======== ФРАГМЕНТ ДОКУМЕНТА ========

До того как стать сюрреалистическим кошмаром, центр Грозного имел совершенно российско-советский облик. В нем присутствовали определенные южные черты, но такие особенности можно встретить повсюду от Украины до Средней Азии. В центре преобладали привычные помпезные уродливые административные здания – такие же можно найти в городах от Минска до Магадана. Среди них иногда бросались в глаза неоклассические административные здания, оставшиеся от имперских времен, такие же однотипные, но куда более привлекательные. Дальше следовали сгруппированные в полдюжины окраинных микрорайонов унылые хрущевки – низкосортные многоэтажки 1950-1960-х годов, которые поначалу олицетворяли освобождение и роскошь для столь многих несчастных обитателей переполненных коммунальных квартир.
Но за пределами этих районов и вокруг них начинался настоящий северокавказский город: сотни грубо асфальтированных или по-прежнему грунтовых улиц с одноэтажными белеными домами. Русские дома стоят прямо вдоль улицы, их резные оконные рамы часто украшены орнаментами, характерными для деревень Центральной России, бывших казачьих провинций и Украины. Чеченские дома, по обычаю всего исламского мира, как правило, скрыты за высокой стеной и раскрашенными стальными воротами. Ворота ведут в огороженный двор, где часто обитало пестрое население, очень характерное для довоенной Чечни: дети, куры, свирепые собаки, трактор и роскошная Вольво или БМВ зачастую с еще прикрепленными немецкими номерами. Поскольку во время бомбардировок декабря 1994 года и сражений января – февраля 1995 года и августа 1996 года был разрушен главным образом центр Грозного, а окраины в основном этого избежали, кавказский Грозный существует до сих пор.
В то же время современная столица Чечни, за исключением ее обитателей, никогда не была слишком чеченской. Поэтому я иногда задавался вопросом, не родилось ли желание чеченских борцов за независимость закрепиться и сражаться в центре Грозного, даже ценой его разрушения, подсознательно и как минимум отчасти из-за того, что он строился и развивался не чеченцами, а в качестве военного форпоста их угнетателей, от которых и происходит само название города – точнее, происходило, пока Грозный не был переименован в Джохар-кала в честь Дудаева. Но вне зависимости от названия пролитая в его защиту чеченская кровь навсегда сделала Грозный чеченским городом4.

======== СТРОКИ ДАННЫХ ========

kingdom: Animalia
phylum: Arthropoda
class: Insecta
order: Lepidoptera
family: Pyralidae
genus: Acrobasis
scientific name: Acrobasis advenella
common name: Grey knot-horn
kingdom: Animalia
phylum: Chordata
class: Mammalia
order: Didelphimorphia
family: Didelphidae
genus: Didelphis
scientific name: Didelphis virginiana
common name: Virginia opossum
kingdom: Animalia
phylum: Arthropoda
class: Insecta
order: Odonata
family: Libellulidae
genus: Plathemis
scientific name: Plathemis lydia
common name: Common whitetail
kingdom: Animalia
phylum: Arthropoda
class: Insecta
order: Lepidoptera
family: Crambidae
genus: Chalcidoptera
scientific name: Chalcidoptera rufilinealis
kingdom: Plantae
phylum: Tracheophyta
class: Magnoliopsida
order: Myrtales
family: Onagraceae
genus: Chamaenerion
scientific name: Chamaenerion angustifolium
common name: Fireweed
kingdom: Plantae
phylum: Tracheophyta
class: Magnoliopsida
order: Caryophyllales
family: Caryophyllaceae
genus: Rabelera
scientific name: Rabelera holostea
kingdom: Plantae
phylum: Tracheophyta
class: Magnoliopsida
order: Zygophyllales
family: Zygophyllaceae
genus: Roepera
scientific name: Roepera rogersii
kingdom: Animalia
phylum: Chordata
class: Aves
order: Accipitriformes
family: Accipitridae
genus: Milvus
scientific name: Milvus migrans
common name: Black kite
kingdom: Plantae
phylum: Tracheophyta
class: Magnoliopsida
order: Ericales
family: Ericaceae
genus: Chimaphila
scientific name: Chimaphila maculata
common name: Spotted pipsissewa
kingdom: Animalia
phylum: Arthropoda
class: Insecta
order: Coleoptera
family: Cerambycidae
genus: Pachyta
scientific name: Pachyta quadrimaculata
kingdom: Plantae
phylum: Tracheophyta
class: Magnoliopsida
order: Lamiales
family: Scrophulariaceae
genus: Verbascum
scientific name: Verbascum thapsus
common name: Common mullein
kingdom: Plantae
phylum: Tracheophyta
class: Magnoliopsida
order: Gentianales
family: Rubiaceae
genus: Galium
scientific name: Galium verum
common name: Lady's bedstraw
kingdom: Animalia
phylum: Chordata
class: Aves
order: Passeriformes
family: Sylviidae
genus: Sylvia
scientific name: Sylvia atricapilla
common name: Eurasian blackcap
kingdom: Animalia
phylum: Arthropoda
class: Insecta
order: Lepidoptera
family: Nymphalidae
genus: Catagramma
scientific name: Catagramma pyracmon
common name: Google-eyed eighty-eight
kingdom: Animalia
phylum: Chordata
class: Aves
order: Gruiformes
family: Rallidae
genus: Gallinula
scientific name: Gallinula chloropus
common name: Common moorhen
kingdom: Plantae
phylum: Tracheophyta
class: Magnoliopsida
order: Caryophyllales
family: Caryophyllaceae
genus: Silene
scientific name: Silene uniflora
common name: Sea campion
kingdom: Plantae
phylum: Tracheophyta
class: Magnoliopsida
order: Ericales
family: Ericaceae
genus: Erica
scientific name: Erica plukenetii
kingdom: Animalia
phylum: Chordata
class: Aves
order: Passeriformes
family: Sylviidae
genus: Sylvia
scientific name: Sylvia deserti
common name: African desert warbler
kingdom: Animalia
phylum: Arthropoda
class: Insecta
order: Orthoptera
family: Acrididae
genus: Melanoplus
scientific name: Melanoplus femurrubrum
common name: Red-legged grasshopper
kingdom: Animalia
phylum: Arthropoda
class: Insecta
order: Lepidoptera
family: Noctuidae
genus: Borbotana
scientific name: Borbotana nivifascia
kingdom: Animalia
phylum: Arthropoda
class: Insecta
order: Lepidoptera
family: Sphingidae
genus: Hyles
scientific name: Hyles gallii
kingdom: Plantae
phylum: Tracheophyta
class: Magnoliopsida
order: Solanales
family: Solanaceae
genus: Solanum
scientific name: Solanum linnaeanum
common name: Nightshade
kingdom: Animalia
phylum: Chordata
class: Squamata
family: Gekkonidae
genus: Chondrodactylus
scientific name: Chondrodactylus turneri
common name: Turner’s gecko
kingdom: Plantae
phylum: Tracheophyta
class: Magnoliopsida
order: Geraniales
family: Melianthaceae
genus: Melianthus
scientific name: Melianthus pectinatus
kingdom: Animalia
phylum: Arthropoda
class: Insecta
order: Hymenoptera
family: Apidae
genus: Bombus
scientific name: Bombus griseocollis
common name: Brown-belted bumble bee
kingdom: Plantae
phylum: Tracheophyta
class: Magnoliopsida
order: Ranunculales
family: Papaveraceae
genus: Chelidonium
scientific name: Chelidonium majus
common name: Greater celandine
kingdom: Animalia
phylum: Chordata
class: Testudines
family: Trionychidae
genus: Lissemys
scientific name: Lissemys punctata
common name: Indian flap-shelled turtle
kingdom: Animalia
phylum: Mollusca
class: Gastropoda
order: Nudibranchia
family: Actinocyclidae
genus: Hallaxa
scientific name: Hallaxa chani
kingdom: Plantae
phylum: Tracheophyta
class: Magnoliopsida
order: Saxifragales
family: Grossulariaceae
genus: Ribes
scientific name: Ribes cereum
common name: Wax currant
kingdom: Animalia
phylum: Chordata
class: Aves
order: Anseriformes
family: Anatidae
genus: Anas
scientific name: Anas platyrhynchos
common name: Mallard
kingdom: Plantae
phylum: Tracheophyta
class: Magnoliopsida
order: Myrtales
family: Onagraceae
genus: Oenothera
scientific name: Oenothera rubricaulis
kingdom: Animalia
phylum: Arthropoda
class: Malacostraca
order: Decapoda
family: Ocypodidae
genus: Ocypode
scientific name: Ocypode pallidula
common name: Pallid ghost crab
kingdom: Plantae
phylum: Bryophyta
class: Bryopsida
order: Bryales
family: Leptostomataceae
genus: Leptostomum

========

▸ **ЗАДАНИЯ К ВЫПОЛНЕНИЮ**:
- A) Перескажите короче абзац фрагмента документа, начинающийся словами «Но за пределами этих районов», сохранив его основные факты.
- B) В честь кого, согласно фрагменту документа, Грозный был переименован в Джохар-калу?
- C) Выведите дословно часть фрагмента документа от слов «До того как» до слов «переполненных коммунальных квартир.» включительно.

▸ **РЕЗУЛЬТАТЫ ВЫПОЛНЕНИЯ**:
- A) За пределами центральных районов и вокруг них начинался настоящий северокавказский город: сотни грубо асфальтированных или грунтовых улиц с одноэтажными белеными домами. Русские дома стоят прямо вдоль улицы, их резные оконные рамы часто украшены орнаментами, характерными для деревень Центральной России, бывших казачьих провинций и Украины. Чеченские дома, как принято в исламском мире, скрыты за высокой стеной и раскрашенными стальными воротами. Во дворах жили дети, куры, свирепые собаки, стоял трактор и роскошная Вольво или БМВ, нередко с немецкими номерами. Бомбардировки декабря 1994 года и бои января – февраля 1995 года и августа 1996 года разрушили главным образом центр, окраины в основном уцелели, поэтому кавказский Грозный существует до сих пор.

- B) В честь Дудаева.

- C)
До того как стать сюрреалистическим кошмаром, центр Грозного имел совершенно российско-советский облик. В нем присутствовали определенные южные черты, но такие особенности можно встретить повсюду от Украины до Средней Азии. В центре преобладали привычные помпезные уродливые административные здания – такие же можно найти в городах от Минска до Магадана. Среди них иногда бросались в глаза неоклассические административные здания, оставшиеся от имперских времен, такие же однотипные, но куда более привлекательные. Дальше следовали сгруппированные в полдюжины окраинных микрорайонов унылые хрущевки – низкосортные многоэтажки 1950-1960-х годов, которые поначалу олицетворяли освобождение и роскошь для столь многих несчастных обитателей переполненных коммунальных квартир.